Bundan böyle hayatı sadece sorarak, sorgulayarak değil; soluyarak da yaşayacaktım. Aldığım her yeni nefeste, bir öncekine göre değişmiş olduğumu bilerek, yaşama aşkla bağlanacaktım. Yaptığım her işin içine önce inanç, sonra tutku katacaktım. Son nefesime kadar, insanların gerçeği öğrenmeleri için çabalayacaktım. Romanımda kahramanımız böyle söz veriyordu kendisine.

İnsan dünyanın sahibi değil bir parçası olduğunu kabul ettiğinde biraz daha yaşanabilir bir Evren yaratacağız birlikte.
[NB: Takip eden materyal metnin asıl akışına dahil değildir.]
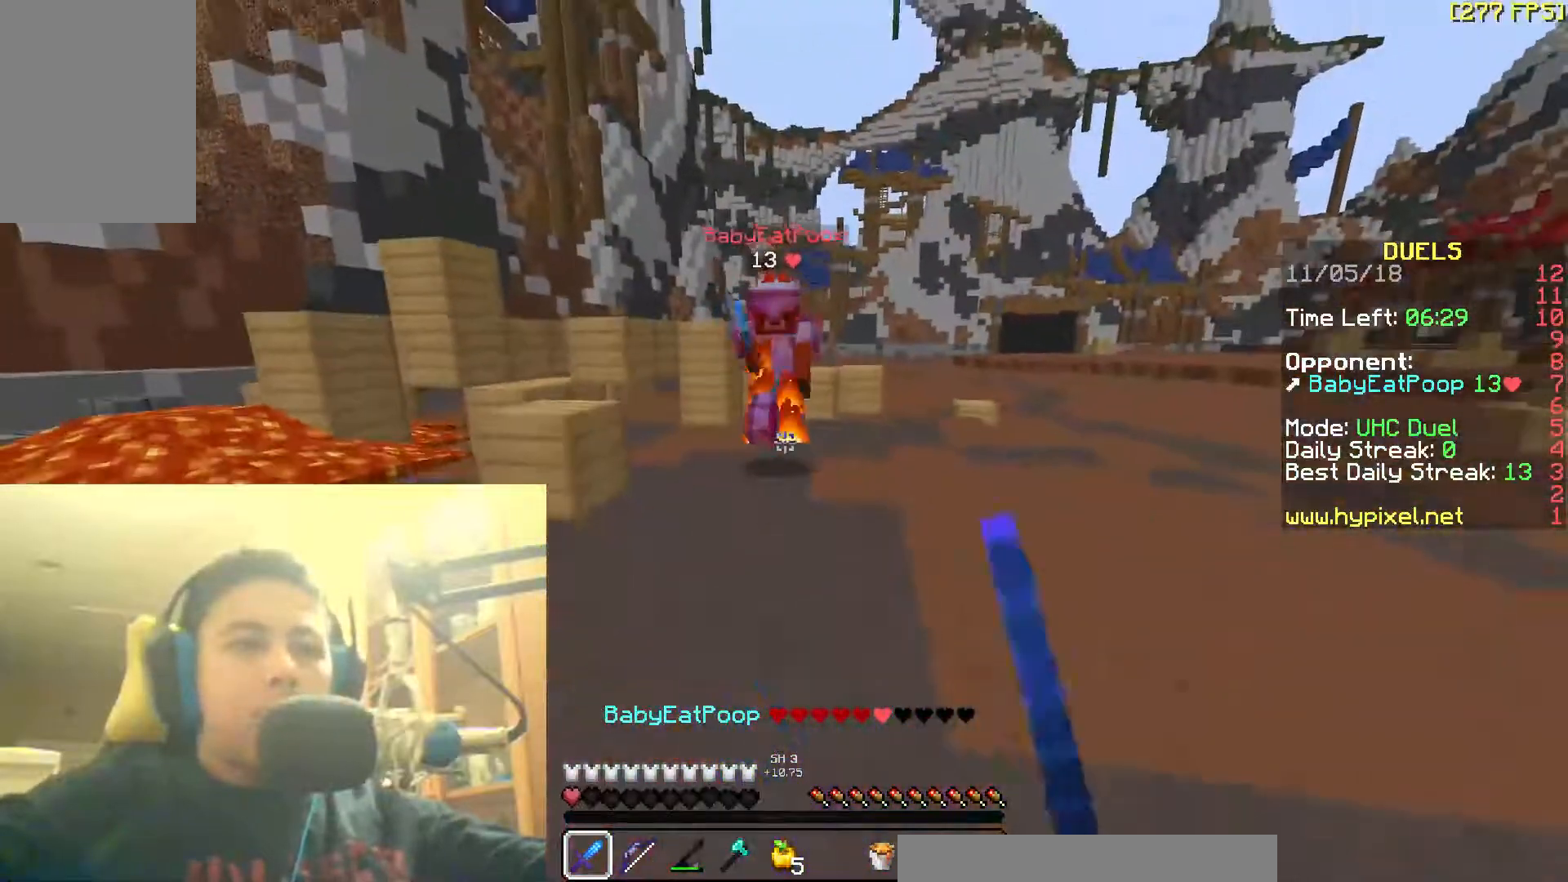
{"keys": ["d", "w"], "mouse": ["right"], "events": [[67, "d", "down"], [117, "d", "up"], [283, "mouse_right", "down"], [367, "mouse_right", "up"], [417, "d", "down"], [467, "mouse_right", "down"]]}
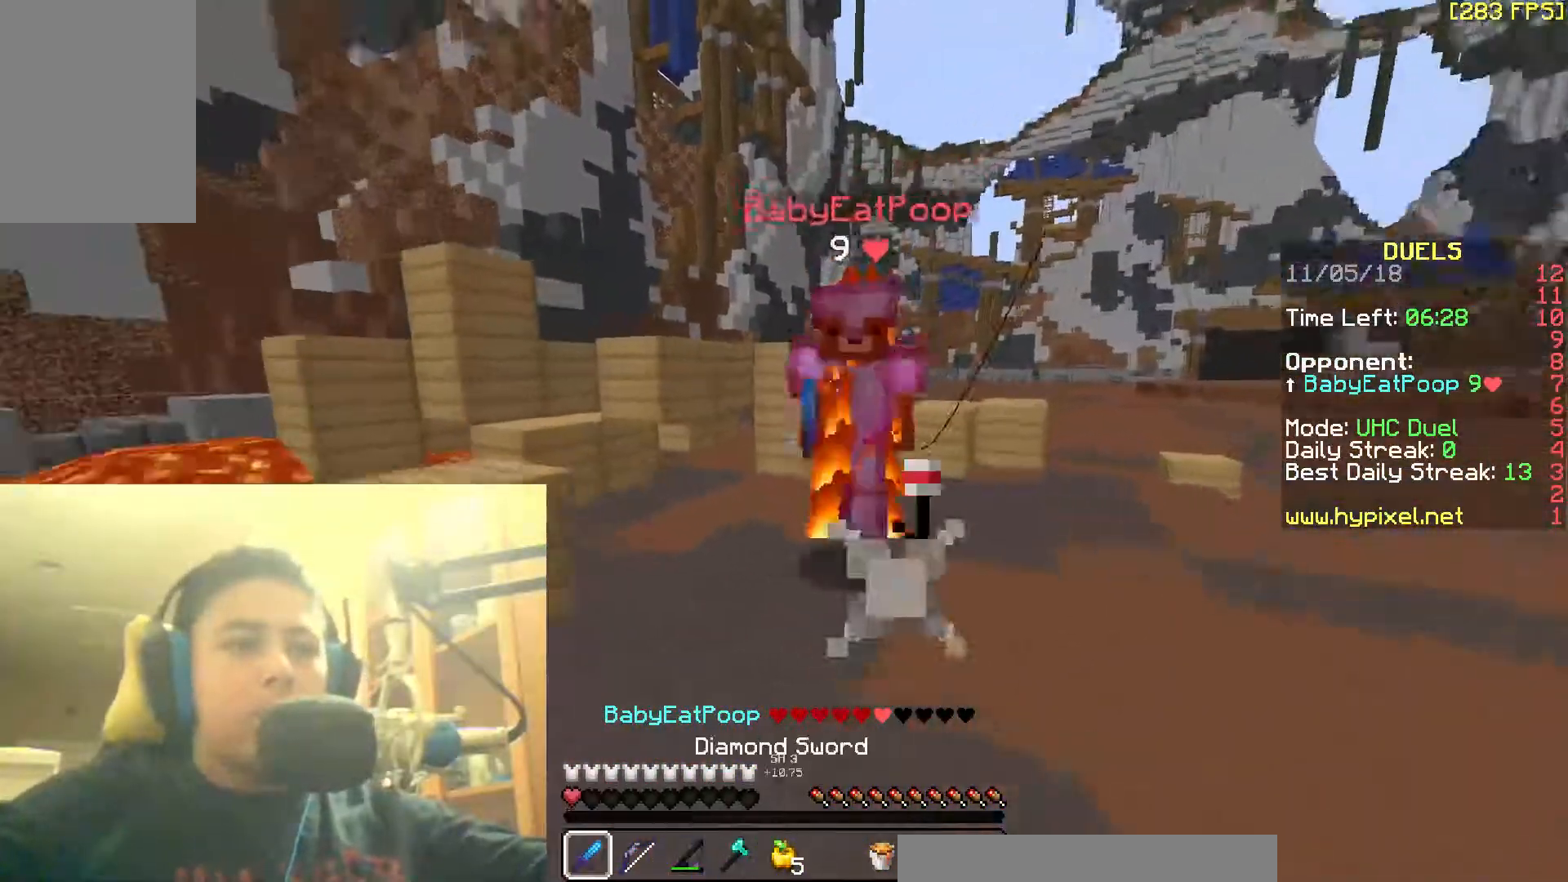
{"keys": ["a", "d"], "mouse": ["left", "right"], "events": [[17, "mouse_right", "up"], [67, "mouse_left", "down"], [67, "w", "up"], [117, "mouse_left", "up"], [167, "s", "down"], [217, "mouse_left", "down"], [217, "mouse_right", "down"], [267, "mouse_left", "up"], [267, "mouse_right", "up"], [317, "mouse_left", "down"], [317, "mouse_right", "down"], [417, "a", "down"], [417, "mouse_left", "up"], [417, "mouse_right", "up"], [417, "s", "up"], [500, "mouse_left", "down"], [500, "mouse_right", "down"]]}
Belki o zaman kendimizi Delirmiş Evrenin Ortasında hissetmeyiz… Neden geldiğimizden daha iyi bir dünya bırakıp gitmeyelim? Ayrılırken bir parça iyilik, güzellik bırakıp gitmemiz daha hoş olmaz mı, varlığımız daha anlamlı hale gelmez mi?

”Kendi ışığına güvenen, başkasının parlamasından rahatsız olmaz.” Gerek iş gerekse sanat dünyasında epeyce vakit geçirip tecrübe edinince bu sözün ne kadar doğru olduğunu kavradım doğrusu.

Öyle insanlarla karşılaştım ki, size ilham olmaya çabalayan, el uzatan, yol gösterip yol açan; onlar kendi ışıklarından emin olanlardı. Işığı büyütmenin yolunun daha fazla insanın parlamasına izin vermek olduğunu bilecek kadar bilgelerdi üstelik.

Fakat öyle insanlarla da karşılaştım ki, ondan bir adım öne çıkacak, daha çok fark edileceksiniz diye takmadığı çelme kalmayan, arkanızdan sürekli konuşan, dedikodu üreten, mutluluğunuzu fark ettiği anda bozmak için uğraşan… Bu insanlar bazen iki sektörde de köşeleri tutmuş olabilir zaten korkuları da hak etmeden bulundukları o yerleri kaybetmektir.

Her zaman iyi ve kötü insanlar olacak, mesele direnebilmek ve kendini bilmekle ilgili. Yoksa iki uç arasında çok ince çizgi var. Ne dersiniz?